Mittwoch, 19. Oktober 2022

zusammenbeißen

Herr Caruso muss die Zähne zusammenbeißen! Ich bilde mir ein, dass er mittlerweile meine Bitte (meinen Befehl? meinen Wunsch?) versteht, wenn ich säuselnd in sein Ohr flöte: "NICHT HAUEN!". Jedenfalls konnte ich mit diesem beschwörenden Gemurmel auf den Lippen, einer Litanei gleich, schon mehrere Zecken aus seinem dichten Fell (schon wieder Winter und immer noch Zecken), auch an kritischen Stellen entfernen. Also: nicht hauen. Wir haben einen Tierarzttemin um 16:20. Er weiß das, weil ich es ihm seit Tagen vorbete. Eine Stunde vorher bekommt er zur Beruhigung den Inhalt einer Kapsel Gabapentin AL 100 in einem Löffel Quark aufgelöst. Er schlabbert es begeistert weg und streckt sich dann zufrieden auf dem sonnigste Plätzchen im Wohnzimmer aus. Schläft! Ich gehe in den Garten und fülle acht Biomüllsäcke mit Maronenkapseln.

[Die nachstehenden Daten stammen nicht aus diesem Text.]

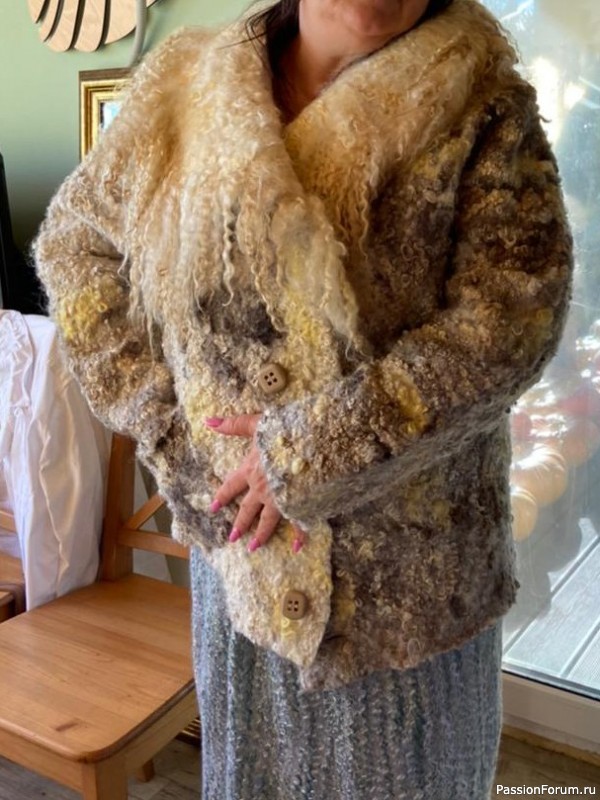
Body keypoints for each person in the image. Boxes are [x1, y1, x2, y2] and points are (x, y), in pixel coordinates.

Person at [34, 0, 573, 796]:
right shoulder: (186, 87)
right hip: (243, 579)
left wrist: (310, 449)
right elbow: (73, 248)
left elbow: (510, 322)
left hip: (405, 608)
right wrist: (168, 426)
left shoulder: (483, 107)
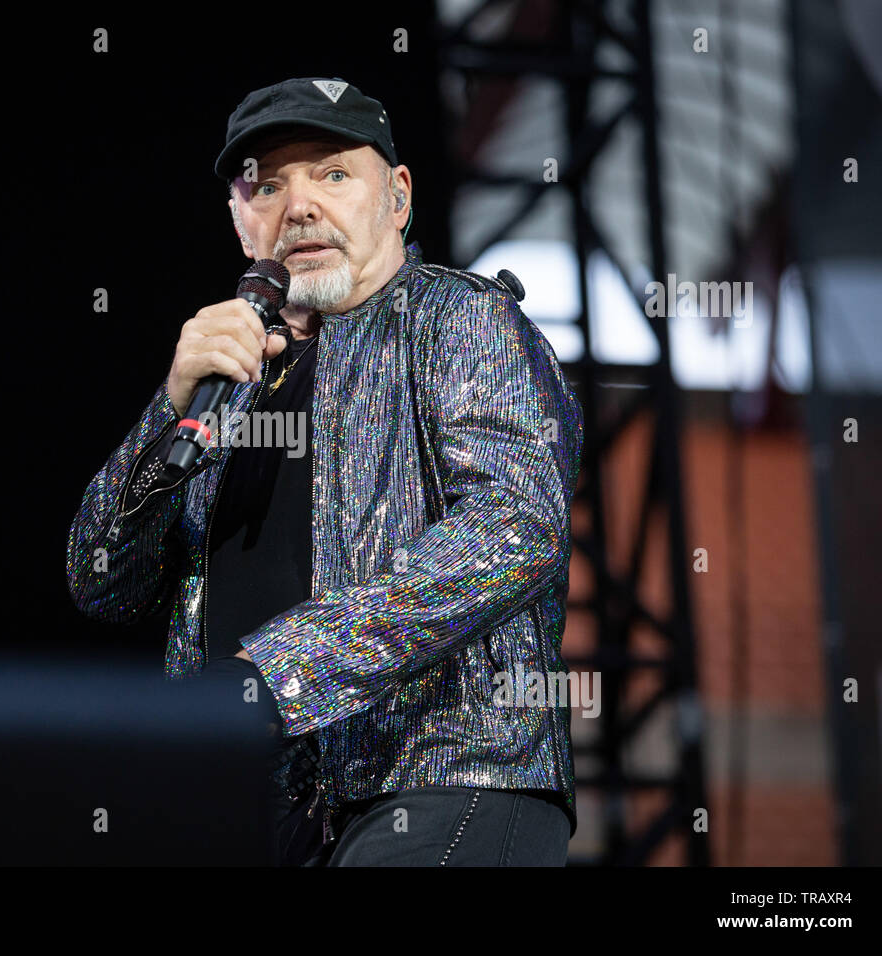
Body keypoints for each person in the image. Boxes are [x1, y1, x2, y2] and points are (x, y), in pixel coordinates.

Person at [66, 77, 584, 866]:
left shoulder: (460, 318)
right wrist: (169, 412)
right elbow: (101, 580)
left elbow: (515, 529)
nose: (298, 205)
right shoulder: (225, 379)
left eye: (333, 174)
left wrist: (280, 673)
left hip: (442, 777)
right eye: (267, 185)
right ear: (241, 225)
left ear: (398, 199)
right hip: (249, 803)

Ihn dann zu überlisten, dass er in die Transportbox einsteigt, erweist sich so schwierig und schweißtreibend wie eh und je. Er wird nie freiwillig in diesen wunderschönen Korb steigen, der genau in meinen Fahrradkorb passt, das perfekteste Transportmittel für einen Kater à la Caruso! Ich muss ihn in die Enge treiben, ihm keinen anderen Ausweg lassen, sanften Druck und sanfte Gewalt anwenden. Das ist überhaupt nicht schön. Auch in der Praxis verhält er sich wie eh und je, knurrt und faucht die freundlichen Damen an. Wenn er könnte, würde er weglaufen oder zubeißen. Er bekommt eine Sedationsspritze und ich bin entlassen. 

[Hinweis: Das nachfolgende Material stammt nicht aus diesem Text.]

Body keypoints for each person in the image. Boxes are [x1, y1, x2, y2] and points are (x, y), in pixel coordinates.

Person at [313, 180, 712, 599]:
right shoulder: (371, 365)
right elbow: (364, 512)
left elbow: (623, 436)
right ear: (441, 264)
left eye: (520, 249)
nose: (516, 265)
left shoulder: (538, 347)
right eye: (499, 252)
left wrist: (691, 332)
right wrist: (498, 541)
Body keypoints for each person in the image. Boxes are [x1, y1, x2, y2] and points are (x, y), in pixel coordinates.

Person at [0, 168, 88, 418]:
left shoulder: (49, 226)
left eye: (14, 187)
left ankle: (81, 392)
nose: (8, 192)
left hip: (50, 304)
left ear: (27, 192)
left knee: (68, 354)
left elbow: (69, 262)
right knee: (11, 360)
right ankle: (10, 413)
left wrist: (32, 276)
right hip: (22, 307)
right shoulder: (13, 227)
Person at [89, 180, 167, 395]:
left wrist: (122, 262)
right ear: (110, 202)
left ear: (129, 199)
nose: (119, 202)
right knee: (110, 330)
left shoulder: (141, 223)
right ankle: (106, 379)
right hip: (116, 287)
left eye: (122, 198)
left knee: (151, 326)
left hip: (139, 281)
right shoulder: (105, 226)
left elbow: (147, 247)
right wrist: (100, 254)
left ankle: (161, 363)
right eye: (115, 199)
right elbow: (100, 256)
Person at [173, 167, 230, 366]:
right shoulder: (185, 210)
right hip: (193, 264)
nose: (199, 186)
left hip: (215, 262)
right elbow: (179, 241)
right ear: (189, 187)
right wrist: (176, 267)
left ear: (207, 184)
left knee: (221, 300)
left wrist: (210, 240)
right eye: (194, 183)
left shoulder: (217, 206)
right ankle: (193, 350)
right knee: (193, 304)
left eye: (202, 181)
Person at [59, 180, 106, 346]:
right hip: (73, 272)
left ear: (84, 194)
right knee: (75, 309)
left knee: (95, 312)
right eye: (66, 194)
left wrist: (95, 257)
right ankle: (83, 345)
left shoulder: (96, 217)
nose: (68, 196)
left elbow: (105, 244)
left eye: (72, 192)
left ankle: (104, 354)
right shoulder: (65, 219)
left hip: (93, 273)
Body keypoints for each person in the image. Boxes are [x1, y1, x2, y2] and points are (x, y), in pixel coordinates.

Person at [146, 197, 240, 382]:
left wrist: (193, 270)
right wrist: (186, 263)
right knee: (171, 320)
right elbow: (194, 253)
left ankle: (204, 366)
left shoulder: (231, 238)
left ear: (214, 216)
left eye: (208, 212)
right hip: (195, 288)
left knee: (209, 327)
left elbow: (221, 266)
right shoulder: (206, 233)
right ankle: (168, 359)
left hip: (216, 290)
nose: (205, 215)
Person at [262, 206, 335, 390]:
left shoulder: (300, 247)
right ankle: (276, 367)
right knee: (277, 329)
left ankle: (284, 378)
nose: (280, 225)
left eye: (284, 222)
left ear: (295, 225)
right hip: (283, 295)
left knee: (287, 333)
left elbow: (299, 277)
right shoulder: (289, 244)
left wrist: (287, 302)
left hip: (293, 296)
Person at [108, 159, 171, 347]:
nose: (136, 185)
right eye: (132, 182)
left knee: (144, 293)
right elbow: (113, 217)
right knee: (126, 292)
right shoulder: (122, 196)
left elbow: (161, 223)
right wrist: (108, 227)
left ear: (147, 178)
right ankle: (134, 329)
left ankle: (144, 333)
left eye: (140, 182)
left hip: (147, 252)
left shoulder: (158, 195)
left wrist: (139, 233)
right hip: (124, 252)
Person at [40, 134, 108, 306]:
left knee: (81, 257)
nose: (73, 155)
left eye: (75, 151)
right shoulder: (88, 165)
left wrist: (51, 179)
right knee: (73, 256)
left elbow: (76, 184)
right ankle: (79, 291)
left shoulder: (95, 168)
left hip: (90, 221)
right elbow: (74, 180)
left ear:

Als ich ihn zwei Stunden später wieder abhole, höre ich, er sei vollkommen gesund, habe für sein Alter (wie alt ist er denn?) erstaunlich gute Zähne, gute Augen, gute Ohren, keine Milben, keine Zecken, keine Flöhe, der Schwabbelbauch ist vollkommen iO, ein Hautlappen eben (meine Rede!) und alles, was sich abtasten lasse, sei weich und normal. Die Blase war voll (kein Wunder, er hat seit dem Frühstück keinen Toilettengang mehr absolviert) und die entnommen Harnprobe zeigt leicht erhöhte Entzündungswerte. Also soll er ein paar Tage Antibiotika schlucken. Das wird er ungern tun, aber wenn er hungrig ist, frisst er alles. Die Blutwerte kommen in zwei Tagen.

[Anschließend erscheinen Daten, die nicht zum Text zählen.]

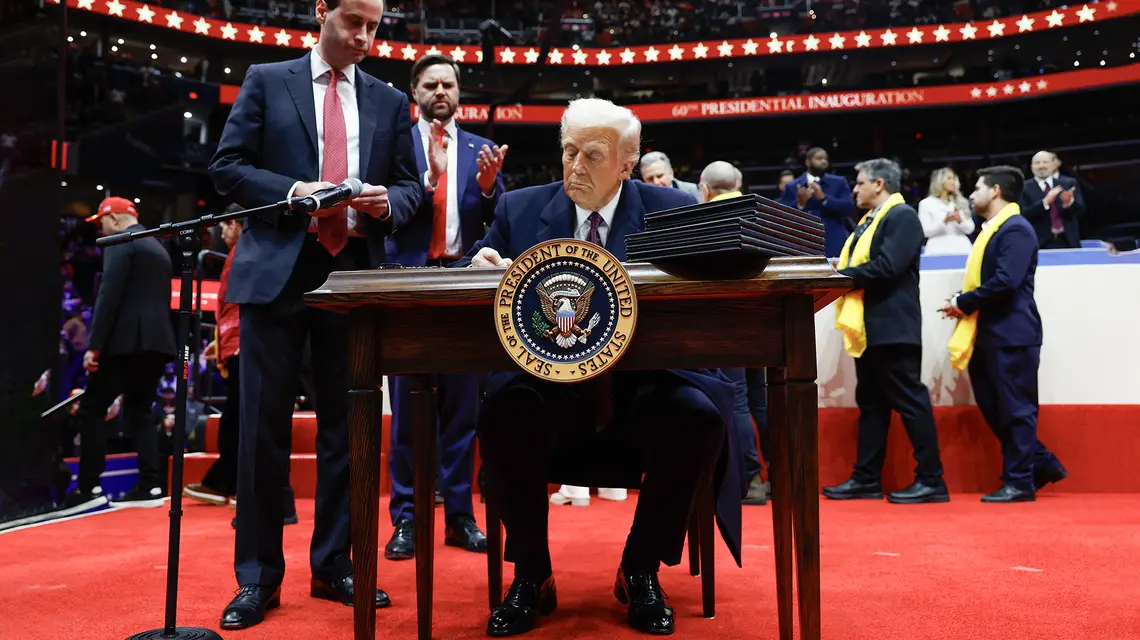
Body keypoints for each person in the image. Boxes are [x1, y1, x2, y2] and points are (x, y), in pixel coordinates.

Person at [457, 98, 741, 637]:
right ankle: (531, 575)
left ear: (628, 162)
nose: (575, 166)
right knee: (503, 411)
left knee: (699, 416)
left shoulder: (672, 210)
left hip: (641, 390)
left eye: (592, 154)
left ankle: (640, 567)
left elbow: (705, 295)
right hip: (546, 393)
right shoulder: (519, 210)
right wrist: (483, 265)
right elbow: (482, 262)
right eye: (568, 152)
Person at [207, 0, 422, 629]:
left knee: (348, 430)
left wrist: (388, 205)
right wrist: (292, 193)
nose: (363, 37)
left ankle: (336, 565)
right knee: (261, 430)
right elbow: (227, 168)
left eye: (374, 28)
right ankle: (257, 577)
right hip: (278, 267)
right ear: (322, 12)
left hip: (353, 271)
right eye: (352, 23)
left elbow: (412, 187)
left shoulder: (387, 99)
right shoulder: (266, 80)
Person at [382, 53, 506, 560]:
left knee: (461, 413)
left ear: (459, 92)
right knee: (410, 411)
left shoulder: (481, 150)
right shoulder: (394, 145)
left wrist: (489, 189)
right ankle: (407, 519)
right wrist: (428, 183)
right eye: (430, 83)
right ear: (414, 91)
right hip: (407, 282)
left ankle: (459, 517)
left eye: (448, 84)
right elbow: (382, 213)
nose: (440, 91)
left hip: (463, 282)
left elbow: (503, 219)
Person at [822, 158, 948, 505]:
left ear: (879, 184)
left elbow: (889, 266)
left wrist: (841, 277)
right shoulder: (871, 220)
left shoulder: (902, 215)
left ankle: (931, 479)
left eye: (859, 182)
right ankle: (866, 478)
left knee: (910, 401)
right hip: (872, 325)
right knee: (873, 405)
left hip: (893, 325)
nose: (854, 189)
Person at [940, 166, 1067, 503]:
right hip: (990, 332)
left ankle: (1021, 481)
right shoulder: (993, 230)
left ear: (995, 191)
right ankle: (1040, 464)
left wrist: (962, 302)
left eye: (977, 187)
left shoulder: (1015, 229)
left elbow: (1006, 282)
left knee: (1016, 410)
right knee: (995, 408)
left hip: (1012, 333)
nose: (971, 194)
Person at [59, 197, 176, 514]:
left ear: (116, 218)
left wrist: (94, 346)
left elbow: (109, 295)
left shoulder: (122, 241)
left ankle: (88, 487)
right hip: (157, 342)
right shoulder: (157, 247)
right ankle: (150, 485)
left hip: (125, 342)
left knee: (92, 409)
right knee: (140, 411)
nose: (100, 227)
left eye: (102, 221)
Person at [182, 216, 300, 526]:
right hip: (242, 340)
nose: (221, 232)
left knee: (249, 418)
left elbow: (239, 304)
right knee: (245, 417)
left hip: (250, 341)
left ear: (237, 224)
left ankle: (241, 489)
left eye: (225, 226)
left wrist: (231, 343)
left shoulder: (252, 249)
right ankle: (238, 488)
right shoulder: (243, 252)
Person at [698, 160, 771, 505]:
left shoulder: (701, 219)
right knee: (762, 401)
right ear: (739, 183)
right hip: (765, 319)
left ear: (704, 189)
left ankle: (752, 477)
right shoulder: (762, 215)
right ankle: (781, 473)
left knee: (738, 401)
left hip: (726, 321)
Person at [779, 147, 855, 258]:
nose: (824, 162)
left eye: (826, 159)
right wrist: (799, 204)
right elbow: (782, 216)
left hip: (833, 243)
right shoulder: (792, 186)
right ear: (807, 161)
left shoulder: (839, 182)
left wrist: (824, 198)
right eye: (819, 158)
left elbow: (849, 208)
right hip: (802, 243)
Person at [1018, 150, 1085, 249]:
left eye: (1045, 162)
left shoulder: (1068, 183)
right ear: (1031, 166)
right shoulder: (1023, 187)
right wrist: (1045, 202)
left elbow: (1081, 210)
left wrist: (1070, 203)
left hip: (1068, 242)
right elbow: (1022, 214)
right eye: (1037, 163)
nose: (1041, 166)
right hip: (1040, 244)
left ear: (1053, 165)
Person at [917, 167, 974, 255]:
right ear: (940, 181)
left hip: (962, 249)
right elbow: (925, 231)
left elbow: (970, 228)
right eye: (949, 178)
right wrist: (944, 221)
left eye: (954, 179)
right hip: (936, 250)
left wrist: (960, 220)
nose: (953, 182)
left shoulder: (961, 202)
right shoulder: (926, 204)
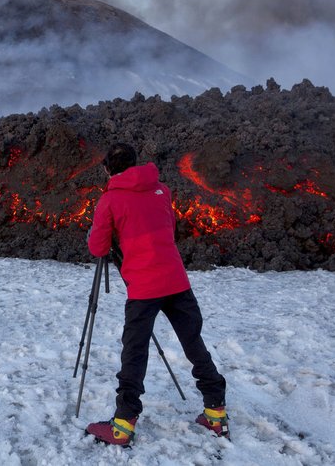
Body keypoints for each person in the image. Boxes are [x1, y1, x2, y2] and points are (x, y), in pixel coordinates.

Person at [84, 143, 228, 446]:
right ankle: (216, 413)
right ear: (136, 164)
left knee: (134, 352)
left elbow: (98, 248)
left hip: (144, 287)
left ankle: (122, 425)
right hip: (176, 279)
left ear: (109, 169)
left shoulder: (109, 200)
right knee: (194, 343)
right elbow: (168, 228)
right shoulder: (162, 190)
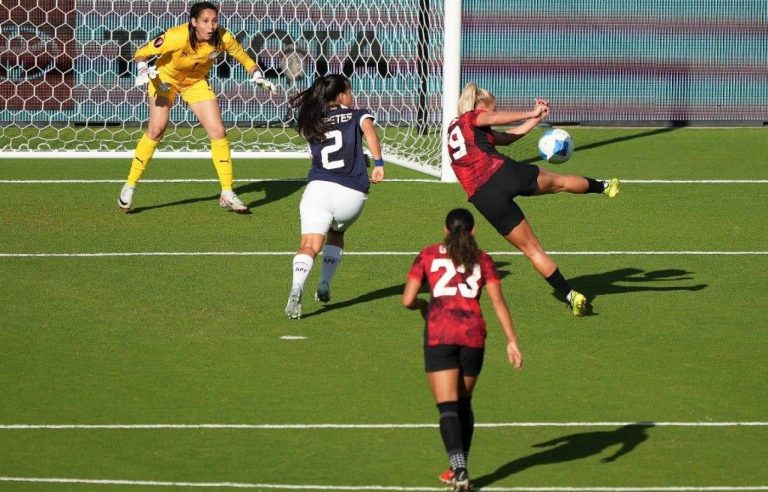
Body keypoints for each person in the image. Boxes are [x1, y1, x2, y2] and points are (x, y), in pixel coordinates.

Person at [446, 82, 621, 316]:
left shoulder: (454, 128)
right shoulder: (473, 118)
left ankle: (571, 295)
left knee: (533, 250)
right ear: (479, 105)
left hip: (483, 197)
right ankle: (604, 186)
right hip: (501, 173)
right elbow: (496, 119)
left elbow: (506, 138)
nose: (491, 112)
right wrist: (531, 112)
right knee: (559, 183)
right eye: (490, 108)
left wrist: (535, 119)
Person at [402, 208, 523, 492]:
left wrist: (422, 305)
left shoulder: (428, 254)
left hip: (440, 334)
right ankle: (459, 467)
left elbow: (408, 300)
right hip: (473, 336)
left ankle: (459, 469)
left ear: (445, 230)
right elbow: (498, 303)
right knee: (464, 404)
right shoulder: (483, 260)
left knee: (447, 407)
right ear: (474, 231)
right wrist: (512, 340)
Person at [117, 1, 276, 213]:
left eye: (214, 20)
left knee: (218, 131)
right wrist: (143, 68)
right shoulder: (176, 36)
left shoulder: (223, 37)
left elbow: (244, 58)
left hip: (195, 83)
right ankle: (129, 185)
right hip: (164, 81)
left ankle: (227, 193)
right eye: (205, 21)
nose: (211, 26)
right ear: (194, 22)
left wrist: (256, 74)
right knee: (156, 130)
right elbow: (140, 52)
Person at [284, 74, 385, 319]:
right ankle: (325, 284)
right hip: (351, 195)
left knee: (308, 245)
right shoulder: (358, 114)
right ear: (341, 95)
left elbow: (314, 156)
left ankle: (297, 287)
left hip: (318, 189)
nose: (352, 96)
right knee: (337, 233)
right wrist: (379, 163)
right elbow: (370, 131)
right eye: (349, 92)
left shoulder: (312, 121)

Er hat ausgeschlafen, ausgetorkelt, Futter bekommen, auch die bittere Pille geschluckt und sich geputzt. Jetzt will er raus. Das Leben beginnt für ihn nachts. Ich weiß nicht, ob es wirklich angebracht gut ist, ihn heute auf seine Partymeile zu schicken. Er lässt mir keine Wahl. Steht wieder aufrecht auf seinen 4 Pfoten. Beharrt auf seiner Freiheit. Fordert sein Katerrecht und ich öffne ihm zähneknirschens die Tür.